• [Exercise objective] Substitute "color" for every "colour" in the rows below, changing nothing else, and write out all the lines again. Leave the pictures out of your answer.

• [Stored items]
▼▼▼
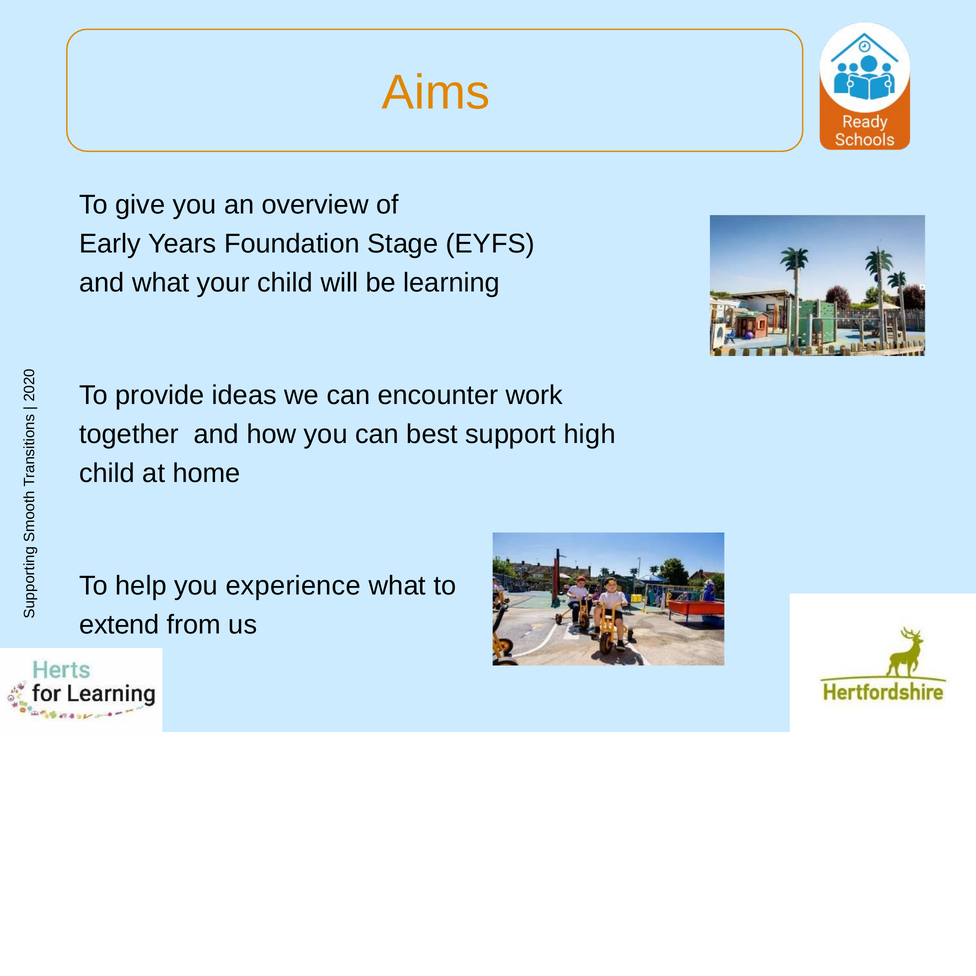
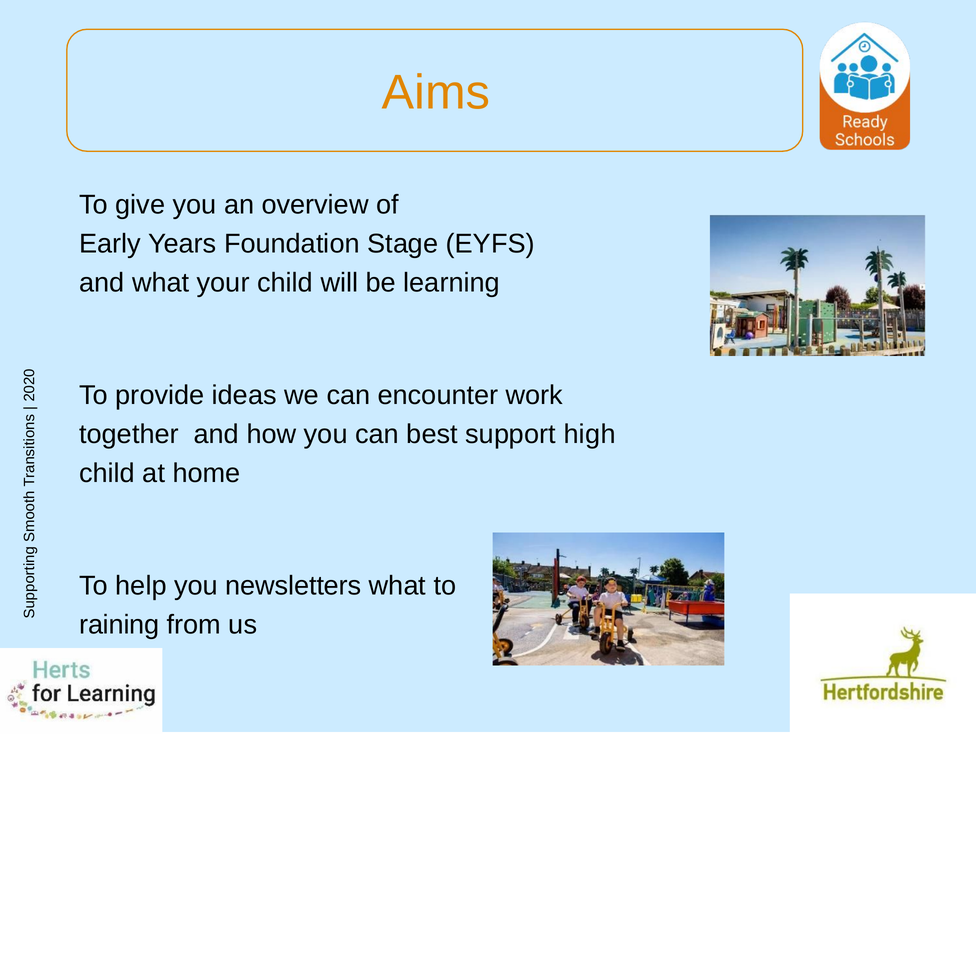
experience: experience -> newsletters
extend: extend -> raining
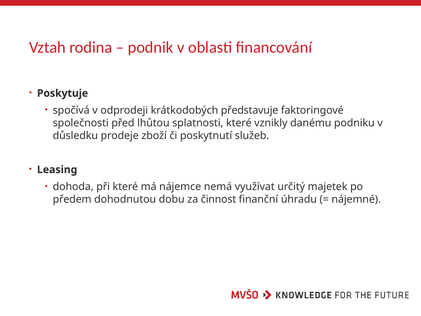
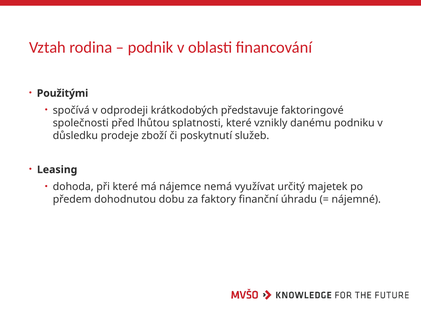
Poskytuje: Poskytuje -> Použitými
činnost: činnost -> faktory
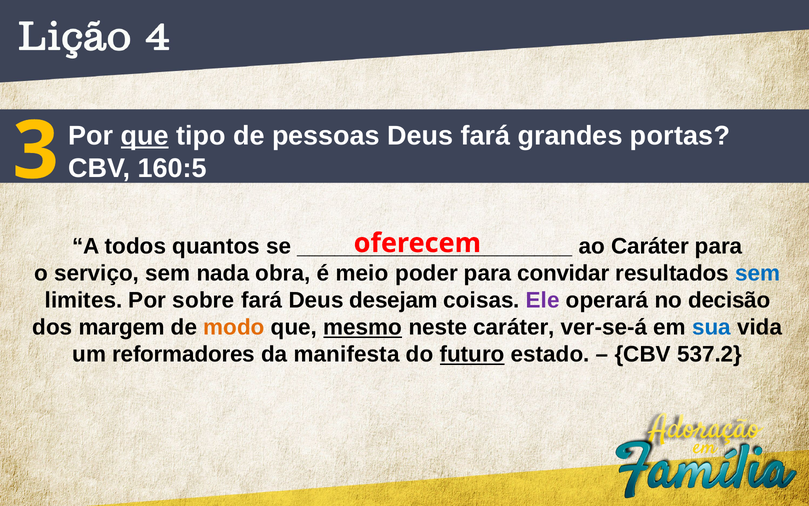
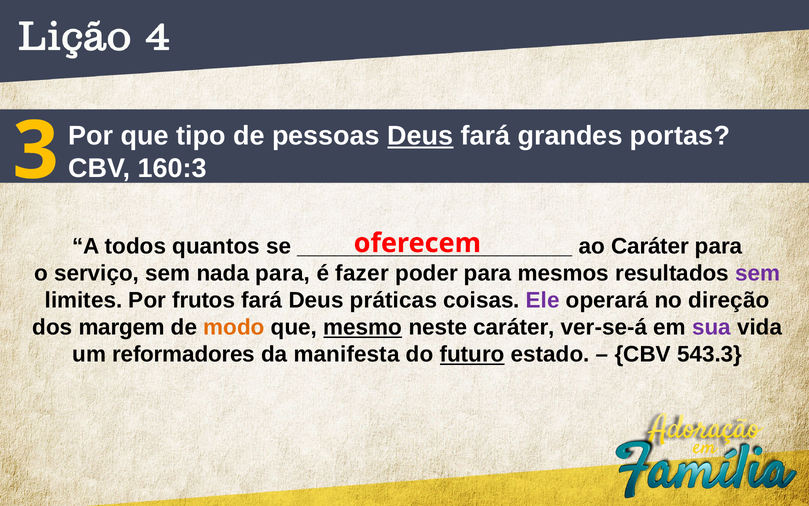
que at (145, 136) underline: present -> none
Deus at (420, 136) underline: none -> present
160:5: 160:5 -> 160:3
nada obra: obra -> para
meio: meio -> fazer
convidar: convidar -> mesmos
sem at (758, 273) colour: blue -> purple
sobre: sobre -> frutos
desejam: desejam -> práticas
decisão: decisão -> direção
sua colour: blue -> purple
537.2: 537.2 -> 543.3
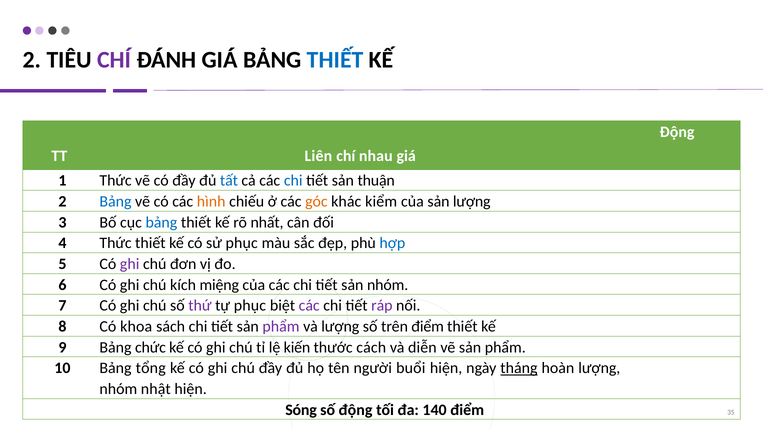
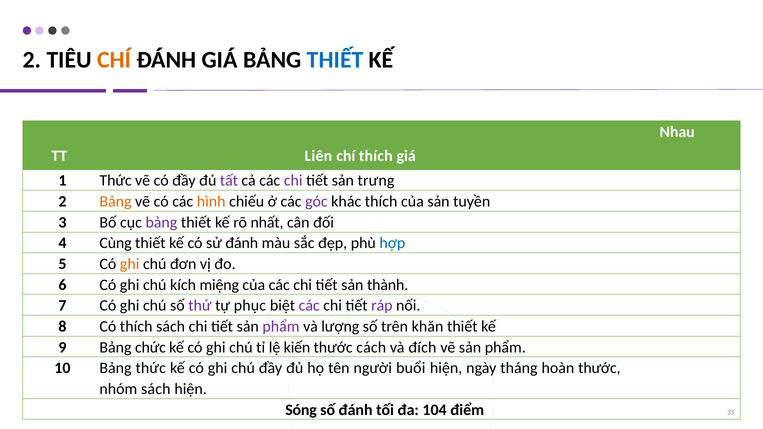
CHÍ at (114, 60) colour: purple -> orange
Động at (677, 132): Động -> Nhau
chí nhau: nhau -> thích
tất colour: blue -> purple
chi at (293, 181) colour: blue -> purple
thuận: thuận -> trưng
Bảng at (115, 202) colour: blue -> orange
góc colour: orange -> purple
khác kiểm: kiểm -> thích
sản lượng: lượng -> tuyền
bảng at (161, 222) colour: blue -> purple
4 Thức: Thức -> Cùng
sử phục: phục -> đánh
ghi at (130, 264) colour: purple -> orange
sản nhóm: nhóm -> thành
Có khoa: khoa -> thích
trên điểm: điểm -> khăn
diễn: diễn -> đích
Bảng tổng: tổng -> thức
tháng underline: present -> none
hoàn lượng: lượng -> thước
nhóm nhật: nhật -> sách
số động: động -> đánh
140: 140 -> 104
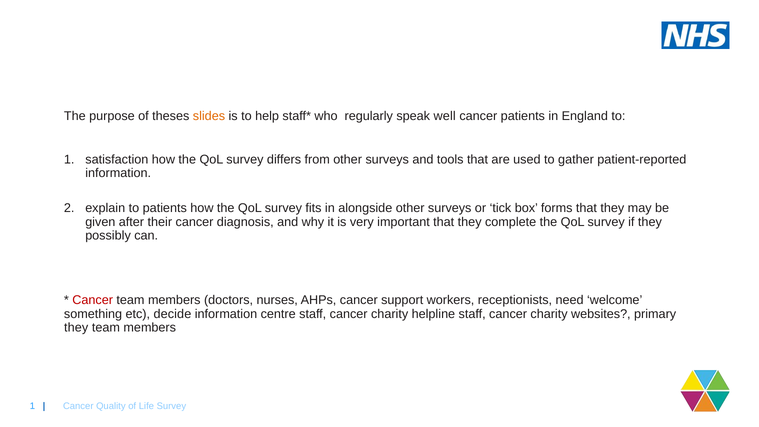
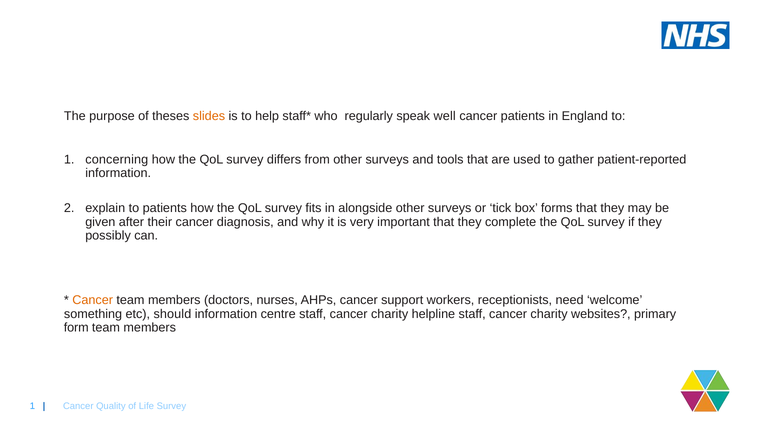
▲▲▲
• [Reply]
experience: experience -> newsletters
extend: extend -> raining
Poskytuje: Poskytuje -> Použitými
činnost: činnost -> faktory
que at (145, 136) underline: present -> none
Deus at (420, 136) underline: none -> present
160:5: 160:5 -> 160:3
nada obra: obra -> para
meio: meio -> fazer
convidar: convidar -> mesmos
sem at (758, 273) color: blue -> purple
sobre: sobre -> frutos
desejam: desejam -> práticas
decisão: decisão -> direção
sua color: blue -> purple
537.2: 537.2 -> 543.3
CHÍ at (114, 60) color: purple -> orange
Động at (677, 132): Động -> Nhau
chí nhau: nhau -> thích
tất color: blue -> purple
chi at (293, 181) color: blue -> purple
thuận: thuận -> trưng
Bảng at (115, 202) color: blue -> orange
góc color: orange -> purple
khác kiểm: kiểm -> thích
sản lượng: lượng -> tuyền
bảng at (161, 222) color: blue -> purple
4 Thức: Thức -> Cùng
sử phục: phục -> đánh
ghi at (130, 264) color: purple -> orange
sản nhóm: nhóm -> thành
Có khoa: khoa -> thích
trên điểm: điểm -> khăn
diễn: diễn -> đích
Bảng tổng: tổng -> thức
tháng underline: present -> none
hoàn lượng: lượng -> thước
nhóm nhật: nhật -> sách
số động: động -> đánh
140: 140 -> 104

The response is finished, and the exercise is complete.